Demolition of Indian village stepped up despite UN protest

Activists say there were at least 5,000 homes in the settlement. PHOTO: AFP

FARIDABAD, INDIA (AFP) - Indian authorities on Saturday (July 17) pursued the demolition of thousands of homes in a village near New Delhi despite protests by rights activists and UN experts.

Bulldozers and earth movers began the operation this week at Khori, a settlement of tens of thousands of people near the Delhi border that the Supreme Court has ruled is protected forest land and must be cleared.

Activists say the migrant workers and poor labourers have been there for more than 30 years and that the forest was destroyed by mining decades ago.

Police set up barricades Friday to stop journalists and others from entering the area, which the court said should be cleared by July 19.

But huge piles of brick debris and other rubble, cupboards, beds and utensils could be seen from outside strewn around.

Activists say there were at least 5,000 homes in the settlement, which had its own schools and places of worship.

"The land was being used for mining and after mining was banned it was sold to the villagers by 'mafia' criminals," said Vimal Bhai of the non-profit National Alliance of People's Movements, which has worked with the residents.

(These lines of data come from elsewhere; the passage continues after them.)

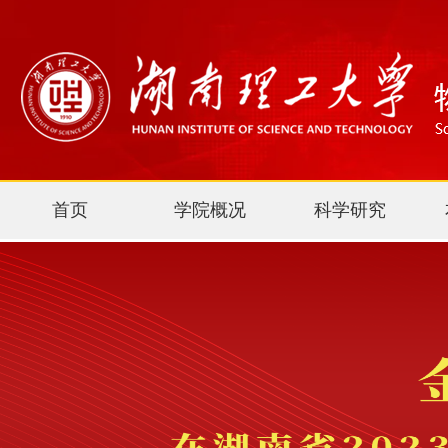
首页
学院概况
科学研究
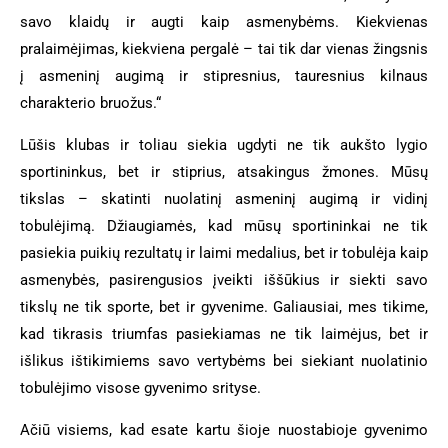
savo klaidų ir augti kaip asmenybėms. Kiekvienas
pralaimėjimas, kiekviena pergalė – tai tik dar vienas žingsnis
į asmeninį augimą ir stipresnius, tauresnius kilnaus
charakterio bruožus.“
Lūšis klubas ir toliau siekia ugdyti ne tik aukšto lygio
sportininkus, bet ir stiprius, atsakingus žmones. Mūsų
tikslas – skatinti nuolatinį asmeninį augimą ir vidinį
tobulėjimą. Džiaugiamės, kad mūsų sportininkai ne tik
pasiekia puikių rezultatų ir laimi medalius, bet ir tobulėja kaip
asmenybės, pasirengusios įveikti iššūkius ir siekti savo
tikslų ne tik sporte, bet ir gyvenime. Galiausiai, mes tikime,
kad tikrasis triumfas pasiekiamas ne tik laimėjus, bet ir
išlikus ištikimiems savo vertybėms bei siekiant nuolatinio
tobulėjimo visose gyvenimo srityse.
Ačiū visiems, kad esate kartu šioje nuostabioje gyvenimo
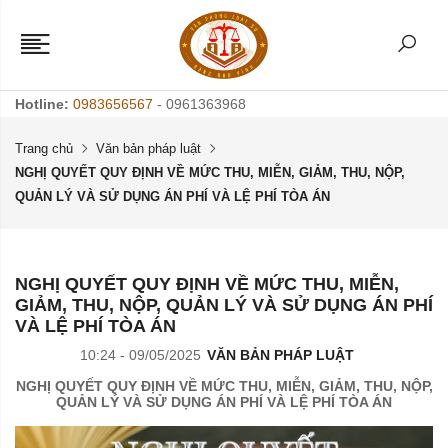
Hotline:
0983656567
- 0961363968
Trang chủ
Văn bản pháp luật
NGHỊ QUYẾT QUY ĐỊNH VỀ MỨC THU, MIỄN, GIẢM, THU, NỘP,
QUẢN LÝ VÀ SỬ DỤNG ÁN PHÍ VÀ LỆ PHÍ TÒA ÁN
NGHỊ QUYẾT QUY ĐỊNH VỀ MỨC THU, MIỄN,
GIẢM, THU, NỘP, QUẢN LÝ VÀ SỬ DỤNG ÁN PHÍ
VÀ LỆ PHÍ TÒA ÁN
10:24 - 09/05/2025
VĂN BẢN PHÁP LUẬT
NGHỊ QUYẾT QUY ĐỊNH VỀ MỨC THU, MIỄN, GIẢM, THU, NỘP,
QUẢN LÝ VÀ SỬ DỤNG ÁN PHÍ VÀ LỆ PHÍ TÒA ÁN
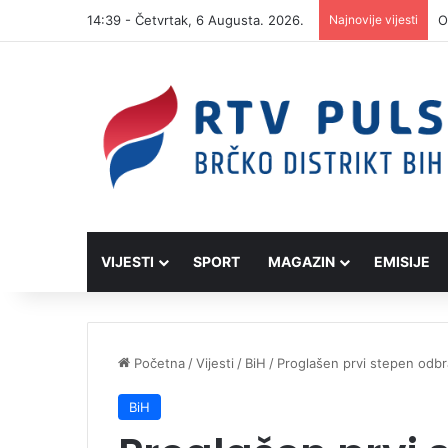
14:39 - Četvrtak, 6 Augusta. 2026.
Najnovije vijesti
O
VIJESTI
SPORT
MAGAZIN
EMISIJE
Početna
/
Vijesti
/
BiH
/
Proglašen prvi stepen odbr
BiH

"The poor villagers are paying the price for the inadequacies of the government and poor policy making." Before the demolition started, electricity and water supplies were cut off to the homes and even water tankers were not allowed in.

Residents said there was a showdown with baton-wielding police when the bulldozers moved in. Police denied there was any violence.

In a statement, rights experts appointed by the UN Human Rights Council on Friday urged authorities to halt the mass eviction.

"We find it extremely worrying that India's highest court, which has in the past led the protection of housing rights, is now leading evictions placing people at risk of internal displacement and even homelessness," they said.

The experts said the demolition would add to hardship caused by the coronavirus pandemic, with thousands of children and young mothers affected.

On Friday, police sent away journalists including an AFP team, citing safety and the "tense atmosphere" at the settlement, which comprises basic and unplastered red brick houses.

The settlement is in Haryana state which has set up a rehousing programme. Activists say most residents will not qualify for the housing as they do not have proper paperwork. The state made no immediate comment on the demolition.